Tous les chanteurs et musiciens du monde ont compris qu’ils pouvaient se servir de nombreux éléments de leur musique traditionnelle pour communiquer avec les leurs et intervenir sur l’environnement socio-culturel dans lequel ils sont obligés de vivre. Les Sahraouis et les Touaregs ont mené, et mènent encore, leurs combats en musique. Le chant s’est fait plus grave et la guitare électrique a pris la place du luth tidinit mais la fonction demeure et la communication vise les membres de la communauté et non les auditeurs occidentaux. Que ceux-ci apprécient est un plus qui est loin d’être négligeable mais ce n’est pas la cause première de ces évolutions.

Les musiques traditionnelles, dans leur diversité, dans leurs multiples évolutions et parfois même dans leurs dérives, servent encore à exprimer les liens d’un tissu social, à véhiculer l’histoire, à accompagner la vie et la mort, à transmettre, à provoquer, à responsabiliser.

Les musiciens qui s’inspirent de leurs traditions sont des arbres, pas des poteaux !
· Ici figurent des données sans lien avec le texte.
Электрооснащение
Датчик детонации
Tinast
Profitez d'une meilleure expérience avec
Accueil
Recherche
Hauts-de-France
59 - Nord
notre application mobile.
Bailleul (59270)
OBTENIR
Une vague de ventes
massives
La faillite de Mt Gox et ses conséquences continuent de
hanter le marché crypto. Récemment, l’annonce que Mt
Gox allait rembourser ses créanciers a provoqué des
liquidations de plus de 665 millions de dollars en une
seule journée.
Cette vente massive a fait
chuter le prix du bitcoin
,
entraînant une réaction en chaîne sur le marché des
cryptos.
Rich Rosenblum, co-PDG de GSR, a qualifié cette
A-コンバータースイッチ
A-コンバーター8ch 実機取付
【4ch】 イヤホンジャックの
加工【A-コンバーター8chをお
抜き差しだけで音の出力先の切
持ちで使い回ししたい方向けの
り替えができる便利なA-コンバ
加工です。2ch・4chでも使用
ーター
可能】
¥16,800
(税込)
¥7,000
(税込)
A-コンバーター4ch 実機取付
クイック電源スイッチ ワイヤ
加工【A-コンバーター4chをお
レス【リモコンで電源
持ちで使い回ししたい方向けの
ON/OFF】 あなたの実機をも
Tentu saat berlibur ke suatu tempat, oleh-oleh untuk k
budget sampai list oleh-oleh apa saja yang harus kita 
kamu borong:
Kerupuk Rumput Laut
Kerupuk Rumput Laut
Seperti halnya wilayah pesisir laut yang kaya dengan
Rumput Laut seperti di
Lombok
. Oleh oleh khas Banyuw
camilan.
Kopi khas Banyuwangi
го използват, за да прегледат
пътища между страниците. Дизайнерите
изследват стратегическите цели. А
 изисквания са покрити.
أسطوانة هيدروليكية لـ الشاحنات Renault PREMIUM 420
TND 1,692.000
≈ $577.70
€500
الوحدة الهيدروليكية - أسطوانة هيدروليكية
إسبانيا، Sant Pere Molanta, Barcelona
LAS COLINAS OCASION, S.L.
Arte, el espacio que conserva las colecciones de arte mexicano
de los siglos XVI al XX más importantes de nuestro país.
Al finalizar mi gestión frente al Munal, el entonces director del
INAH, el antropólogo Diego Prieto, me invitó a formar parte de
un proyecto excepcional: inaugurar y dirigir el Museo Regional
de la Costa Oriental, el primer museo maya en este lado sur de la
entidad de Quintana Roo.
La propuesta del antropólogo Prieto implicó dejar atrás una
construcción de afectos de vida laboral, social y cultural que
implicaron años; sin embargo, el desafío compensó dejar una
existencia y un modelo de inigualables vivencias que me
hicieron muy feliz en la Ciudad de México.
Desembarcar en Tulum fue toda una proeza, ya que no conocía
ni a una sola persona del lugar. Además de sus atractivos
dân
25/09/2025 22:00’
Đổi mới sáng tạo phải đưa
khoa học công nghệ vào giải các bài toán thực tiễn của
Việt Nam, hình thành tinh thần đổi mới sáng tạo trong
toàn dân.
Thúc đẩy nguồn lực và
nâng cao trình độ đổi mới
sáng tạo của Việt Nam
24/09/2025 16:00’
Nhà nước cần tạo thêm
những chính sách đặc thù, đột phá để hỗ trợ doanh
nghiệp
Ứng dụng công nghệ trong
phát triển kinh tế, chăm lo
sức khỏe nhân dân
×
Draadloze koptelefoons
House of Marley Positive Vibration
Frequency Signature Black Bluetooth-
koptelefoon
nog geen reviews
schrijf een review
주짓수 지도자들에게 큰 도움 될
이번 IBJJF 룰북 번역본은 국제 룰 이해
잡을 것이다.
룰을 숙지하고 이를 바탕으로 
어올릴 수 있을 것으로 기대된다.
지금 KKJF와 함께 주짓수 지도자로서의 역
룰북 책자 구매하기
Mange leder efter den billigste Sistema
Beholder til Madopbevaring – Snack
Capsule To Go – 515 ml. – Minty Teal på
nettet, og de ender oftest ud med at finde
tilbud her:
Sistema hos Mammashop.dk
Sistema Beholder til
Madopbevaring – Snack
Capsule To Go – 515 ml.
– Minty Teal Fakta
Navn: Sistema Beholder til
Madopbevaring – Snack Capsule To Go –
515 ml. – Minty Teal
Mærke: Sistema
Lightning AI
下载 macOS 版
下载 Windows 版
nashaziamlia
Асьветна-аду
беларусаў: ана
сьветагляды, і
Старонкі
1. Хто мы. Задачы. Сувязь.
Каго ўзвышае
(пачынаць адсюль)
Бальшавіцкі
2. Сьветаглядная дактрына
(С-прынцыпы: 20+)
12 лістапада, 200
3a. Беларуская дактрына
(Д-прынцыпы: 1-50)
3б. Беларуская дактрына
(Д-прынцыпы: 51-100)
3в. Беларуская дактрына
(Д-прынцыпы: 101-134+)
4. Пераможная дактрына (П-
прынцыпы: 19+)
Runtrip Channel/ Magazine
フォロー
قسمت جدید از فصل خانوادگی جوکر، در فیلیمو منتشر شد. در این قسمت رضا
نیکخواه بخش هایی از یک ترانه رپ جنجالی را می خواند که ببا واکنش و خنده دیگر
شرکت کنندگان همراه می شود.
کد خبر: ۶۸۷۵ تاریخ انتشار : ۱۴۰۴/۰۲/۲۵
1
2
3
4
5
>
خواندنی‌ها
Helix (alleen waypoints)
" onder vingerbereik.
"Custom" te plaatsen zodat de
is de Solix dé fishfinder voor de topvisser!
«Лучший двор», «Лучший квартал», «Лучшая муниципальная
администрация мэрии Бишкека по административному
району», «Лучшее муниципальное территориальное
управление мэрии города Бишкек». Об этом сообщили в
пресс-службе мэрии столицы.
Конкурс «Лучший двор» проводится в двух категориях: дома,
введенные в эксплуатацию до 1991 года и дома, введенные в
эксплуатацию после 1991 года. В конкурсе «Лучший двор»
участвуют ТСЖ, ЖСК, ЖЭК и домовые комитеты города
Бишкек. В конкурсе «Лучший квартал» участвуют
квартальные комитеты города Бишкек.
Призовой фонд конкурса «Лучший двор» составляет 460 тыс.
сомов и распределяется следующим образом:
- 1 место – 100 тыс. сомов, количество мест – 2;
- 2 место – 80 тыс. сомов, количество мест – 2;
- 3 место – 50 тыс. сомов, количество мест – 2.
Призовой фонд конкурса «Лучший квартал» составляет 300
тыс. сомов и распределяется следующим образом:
(Mise en ligne: février 2016)


Ndlr :
1.
Pierre Seghers (1906 -1987), éditeur, poète et résistant français. Le premier, il rapproche poésie et chanson en publiant Ferré, Brassens, Barbara (...) dans une collection inédite « Poésie et chanson ».
2.
Martin Carthy (1941- ), chanteur et guitariste folk anglais, figure influente de la musique traditionnelle britannique ayant inspiré entre autres Bob Dylan, Paul Simon, Richard Thompson et le mouvement revival.
3.
Kenneth White (1936 -), poète, écrivain et essayiste franco-écossais, créateur du concept de géopoétique.